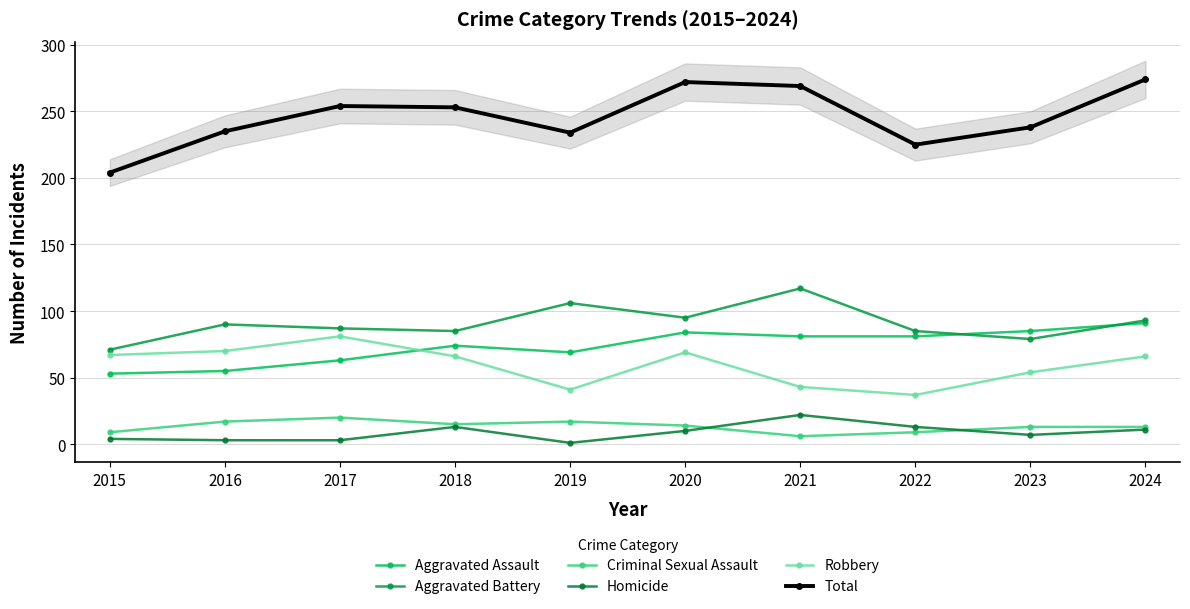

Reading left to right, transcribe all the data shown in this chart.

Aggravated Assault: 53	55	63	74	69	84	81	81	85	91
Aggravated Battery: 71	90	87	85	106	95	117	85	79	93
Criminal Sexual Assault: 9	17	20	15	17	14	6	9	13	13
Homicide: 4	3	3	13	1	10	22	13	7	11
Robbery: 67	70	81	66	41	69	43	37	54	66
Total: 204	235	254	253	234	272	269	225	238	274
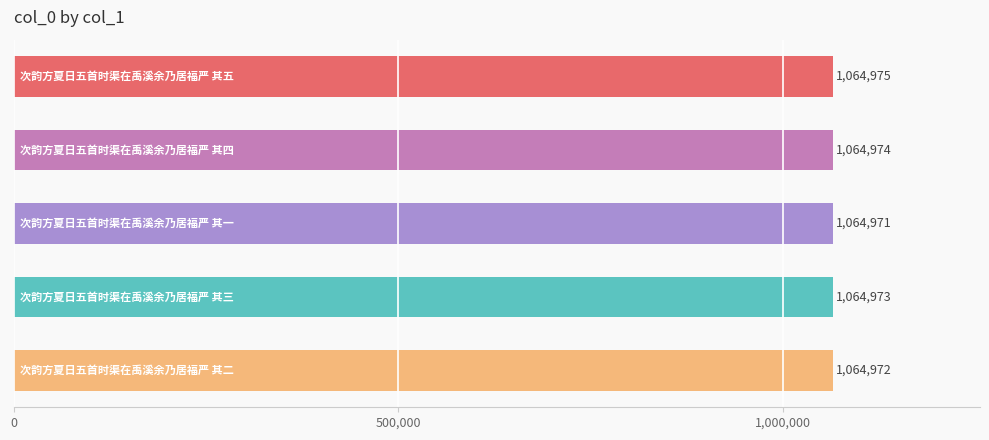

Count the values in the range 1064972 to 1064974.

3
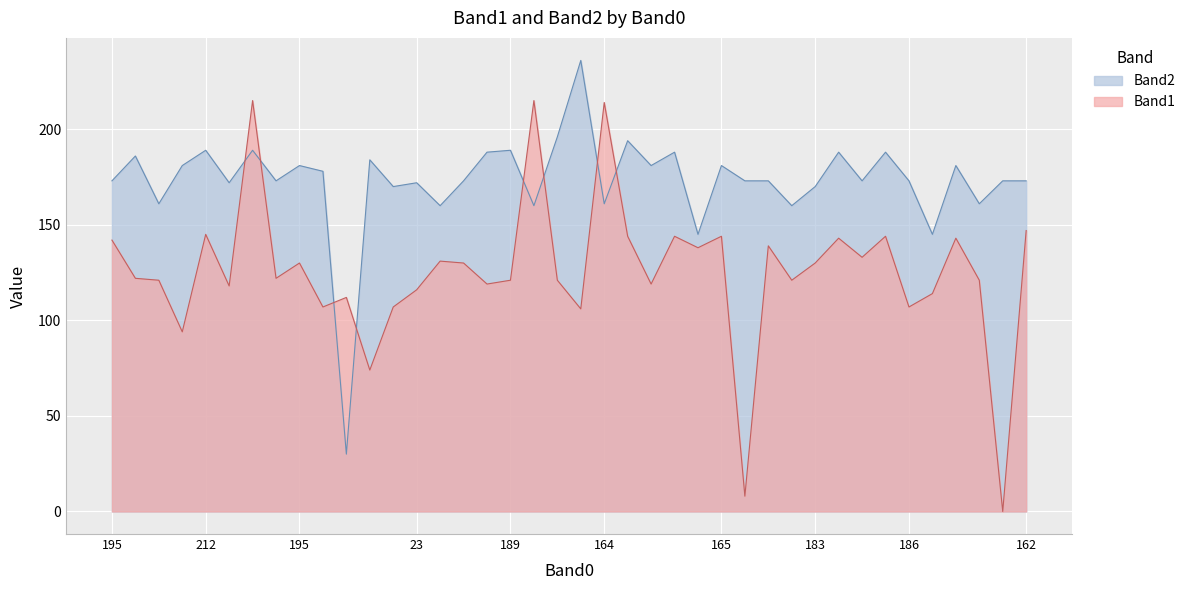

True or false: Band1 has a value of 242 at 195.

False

==

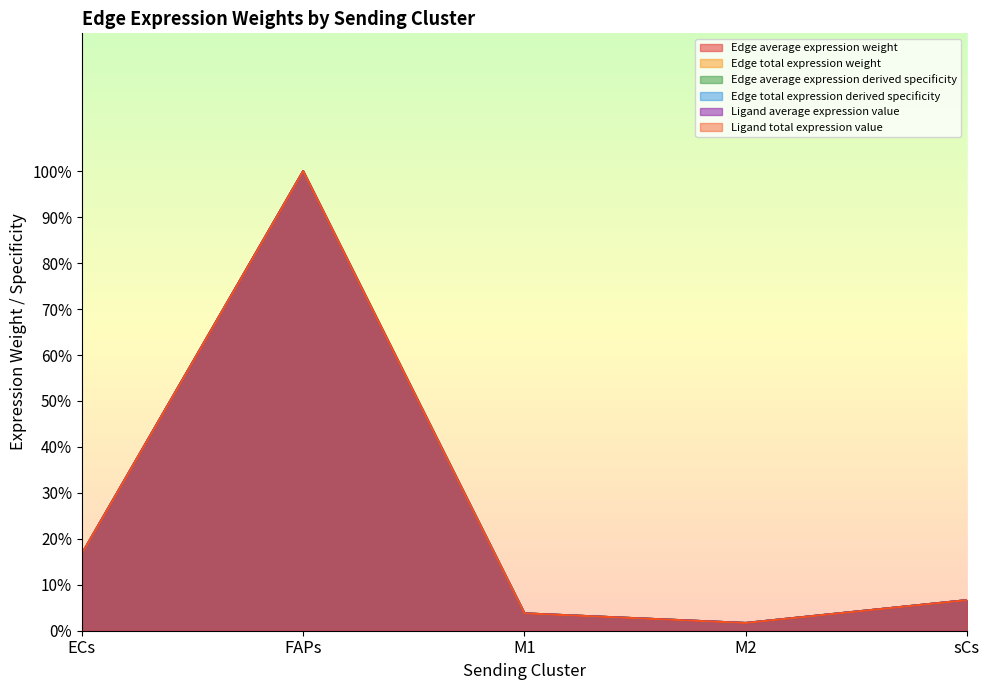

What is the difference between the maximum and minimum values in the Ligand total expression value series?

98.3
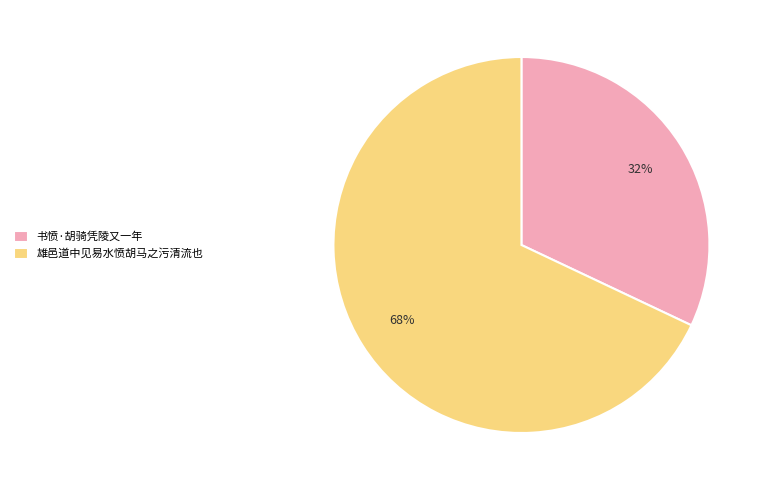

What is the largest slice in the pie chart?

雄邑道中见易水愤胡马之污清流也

---

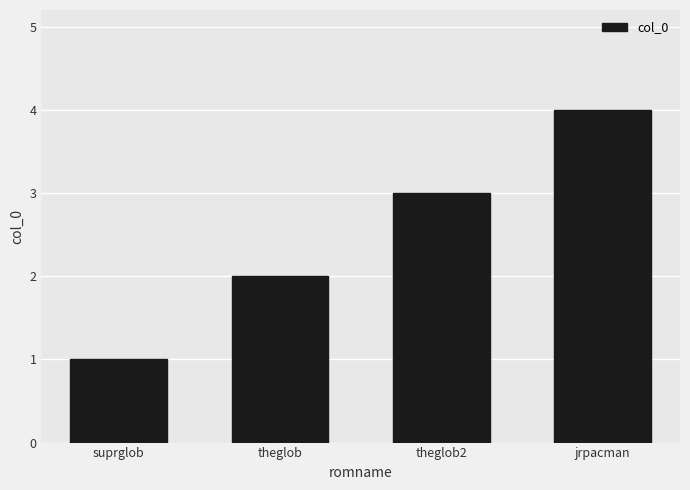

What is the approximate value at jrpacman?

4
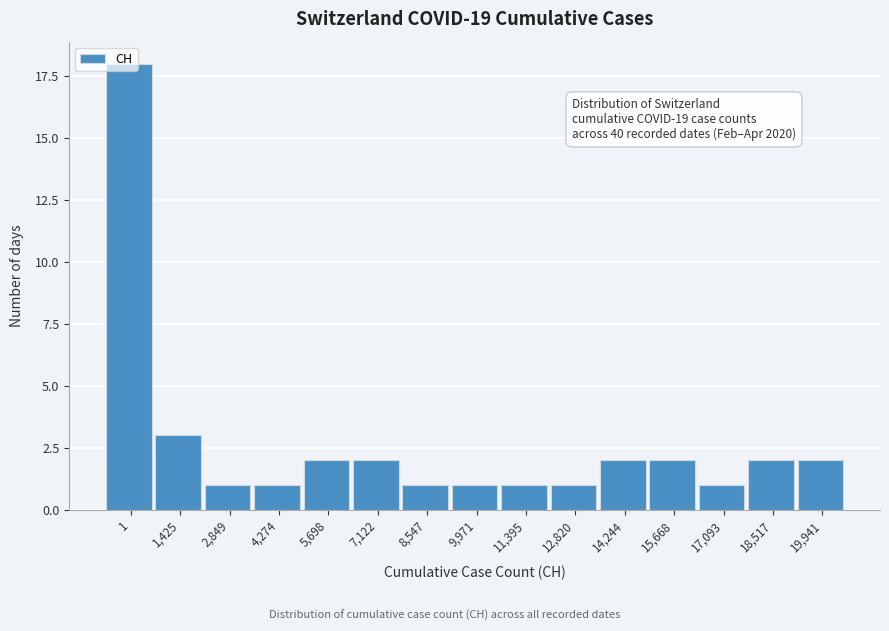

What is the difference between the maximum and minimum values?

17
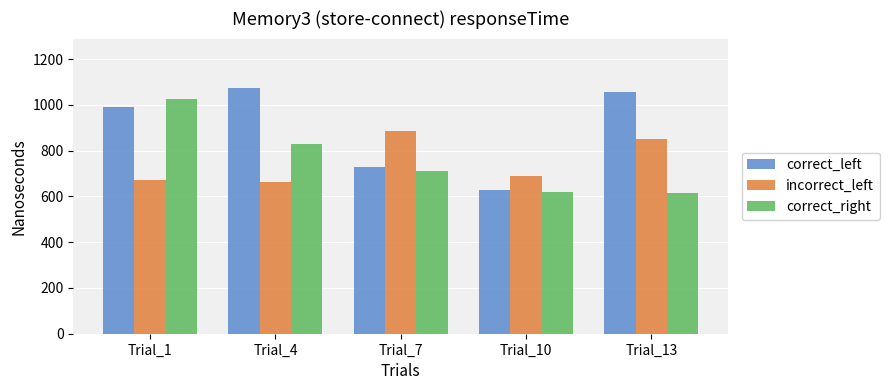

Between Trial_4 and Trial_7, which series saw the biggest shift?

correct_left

**EXERCISE INSTRUCTIONS:**
Please print the material from the line containing "Reading left to" through the line containing "Count the values", both lines included, and leave out the pictures.

**TASK OUTPUT:**
Reading left to right, transcribe all the data shown in this chart.

Aggravated Assault: 53	55	63	74	69	84	81	81	85	91
Aggravated Battery: 71	90	87	85	106	95	117	85	79	93
Criminal Sexual Assault: 9	17	20	15	17	14	6	9	13	13
Homicide: 4	3	3	13	1	10	22	13	7	11
Robbery: 67	70	81	66	41	69	43	37	54	66
Total: 204	235	254	253	234	272	269	225	238	274

Count the values in the range 1064972 to 1064974.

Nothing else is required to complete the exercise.